#### EXERCISE:
Your answer is every line of the material below in which the string "klammern" occurs.
+ + +
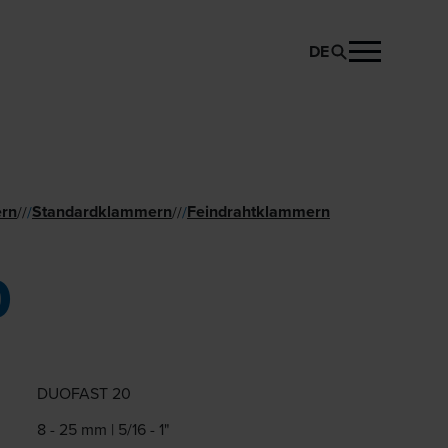
DE
PRODUKT ANFRAGEN
rn
Standard­klammern
Feindraht­klammern
//
/
//
/
0
DUOFAST 20
8 - 25 mm | 5/16 - 1"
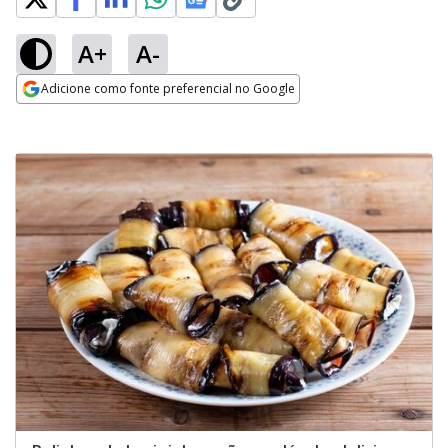
A+
A-
Adicione como fonte preferencial no Google
Opens in new window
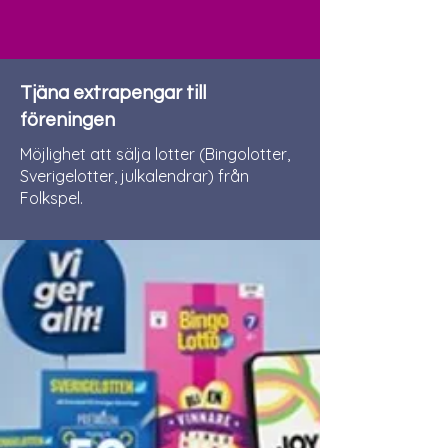
Tjäna extrapengar till
föreningen
Möjlighet att sälja lotter (Bingolotter,
Sverigelotter, julkalendrar) från
Folkspel.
+ + +
#### WRITTEN ANSWER:
Standard­klammern
Feindraht­klammern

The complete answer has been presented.